■ **What is required**
Reproduce the text of every row below line for line, changing nothing.

[Available data — start]

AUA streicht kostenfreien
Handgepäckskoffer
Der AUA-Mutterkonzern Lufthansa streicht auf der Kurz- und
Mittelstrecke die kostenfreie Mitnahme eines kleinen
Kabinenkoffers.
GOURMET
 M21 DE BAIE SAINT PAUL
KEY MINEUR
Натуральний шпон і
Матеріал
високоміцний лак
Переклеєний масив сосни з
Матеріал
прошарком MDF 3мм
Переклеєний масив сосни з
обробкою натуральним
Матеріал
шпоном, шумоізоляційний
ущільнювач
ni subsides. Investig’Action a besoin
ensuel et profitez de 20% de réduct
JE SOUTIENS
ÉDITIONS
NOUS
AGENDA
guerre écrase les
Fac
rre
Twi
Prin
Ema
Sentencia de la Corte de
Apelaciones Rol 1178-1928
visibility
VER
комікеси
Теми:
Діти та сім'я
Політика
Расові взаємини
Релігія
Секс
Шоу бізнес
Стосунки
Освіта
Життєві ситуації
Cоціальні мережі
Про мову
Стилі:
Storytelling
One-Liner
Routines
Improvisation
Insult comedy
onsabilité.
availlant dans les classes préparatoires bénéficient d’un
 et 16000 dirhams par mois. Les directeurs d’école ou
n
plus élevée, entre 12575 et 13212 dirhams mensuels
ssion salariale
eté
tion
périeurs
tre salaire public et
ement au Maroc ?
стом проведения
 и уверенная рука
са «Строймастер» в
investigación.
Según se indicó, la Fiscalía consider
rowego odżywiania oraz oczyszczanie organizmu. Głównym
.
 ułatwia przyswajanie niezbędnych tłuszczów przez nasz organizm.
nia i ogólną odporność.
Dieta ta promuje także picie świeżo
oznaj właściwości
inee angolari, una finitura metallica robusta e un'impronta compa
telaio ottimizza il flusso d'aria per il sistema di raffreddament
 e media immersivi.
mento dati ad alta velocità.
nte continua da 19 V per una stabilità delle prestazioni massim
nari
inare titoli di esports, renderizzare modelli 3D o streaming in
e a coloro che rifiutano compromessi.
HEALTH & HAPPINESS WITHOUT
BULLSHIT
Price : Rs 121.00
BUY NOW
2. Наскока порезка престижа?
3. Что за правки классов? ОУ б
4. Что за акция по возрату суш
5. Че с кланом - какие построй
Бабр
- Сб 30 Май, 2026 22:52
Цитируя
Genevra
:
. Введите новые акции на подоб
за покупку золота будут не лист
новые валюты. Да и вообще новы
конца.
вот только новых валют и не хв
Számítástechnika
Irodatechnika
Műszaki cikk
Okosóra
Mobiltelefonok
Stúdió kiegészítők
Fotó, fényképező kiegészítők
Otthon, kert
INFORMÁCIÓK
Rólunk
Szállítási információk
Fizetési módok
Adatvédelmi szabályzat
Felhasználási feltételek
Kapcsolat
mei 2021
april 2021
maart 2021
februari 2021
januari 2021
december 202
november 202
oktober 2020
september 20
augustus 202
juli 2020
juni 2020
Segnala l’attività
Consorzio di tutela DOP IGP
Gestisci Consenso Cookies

[Available data — finish]

■ **Exercise output**
AUA streicht kostenfreien
Handgepäckskoffer
Der AUA-Mutterkonzern Lufthansa streicht auf der Kurz- und
Mittelstrecke die kostenfreie Mitnahme eines kleinen
Kabinenkoffers.
GOURMET
 M21 DE BAIE SAINT PAUL
KEY MINEUR
Натуральний шпон і
Матеріал
високоміцний лак
Переклеєний масив сосни з
Матеріал
прошарком MDF 3мм
Переклеєний масив сосни з
обробкою натуральним
Матеріал
шпоном, шумоізоляційний
ущільнювач
ni subsides. Investig’Action a besoin
ensuel et profitez de 20% de réduct
JE SOUTIENS
ÉDITIONS
NOUS
AGENDA
guerre écrase les
Fac
rre
Twi
Prin
Ema
Sentencia de la Corte de
Apelaciones Rol 1178-1928
visibility
VER
комікеси
Теми:
Діти та сім'я
Політика
Расові взаємини
Релігія
Секс
Шоу бізнес
Стосунки
Освіта
Життєві ситуації
Cоціальні мережі
Про мову
Стилі:
Storytelling
One-Liner
Routines
Improvisation
Insult comedy
onsabilité.
availlant dans les classes préparatoires bénéficient d’un
 et 16000 dirhams par mois. Les directeurs d’école ou
n
plus élevée, entre 12575 et 13212 dirhams mensuels
ssion salariale
eté
tion
périeurs
tre salaire public et
ement au Maroc ?
стом проведения
 и уверенная рука
са «Строймастер» в
investigación.
Según se indicó, la Fiscalía consider
rowego odżywiania oraz oczyszczanie organizmu. Głównym
.
 ułatwia przyswajanie niezbędnych tłuszczów przez nasz organizm.
nia i ogólną odporność.
Dieta ta promuje także picie świeżo
oznaj właściwości
inee angolari, una finitura metallica robusta e un'impronta compa
telaio ottimizza il flusso d'aria per il sistema di raffreddament
 e media immersivi.
mento dati ad alta velocità.
nte continua da 19 V per una stabilità delle prestazioni massim
nari
inare titoli di esports, renderizzare modelli 3D o streaming in
e a coloro che rifiutano compromessi.
HEALTH & HAPPINESS WITHOUT
BULLSHIT
Price : Rs 121.00
BUY NOW
2. Наскока порезка престижа?
3. Что за правки классов? ОУ б
4. Что за акция по возрату суш
5. Че с кланом - какие построй
Бабр
- Сб 30 Май, 2026 22:52
Цитируя
Genevra
:
. Введите новые акции на подоб
за покупку золота будут не лист
новые валюты. Да и вообще новы
конца.
вот только новых валют и не хв
Számítástechnika
Irodatechnika
Műszaki cikk
Okosóra
Mobiltelefonok
Stúdió kiegészítők
Fotó, fényképező kiegészítők
Otthon, kert
INFORMÁCIÓK
Rólunk
Szállítási információk
Fizetési módok
Adatvédelmi szabályzat
Felhasználási feltételek
Kapcsolat
mei 2021
april 2021
maart 2021
februari 2021
januari 2021
december 202
november 202
oktober 2020
september 20
augustus 202
juli 2020
juni 2020
Segnala l’attività
Consorzio di tutela DOP IGP
Gestisci Consenso Cookies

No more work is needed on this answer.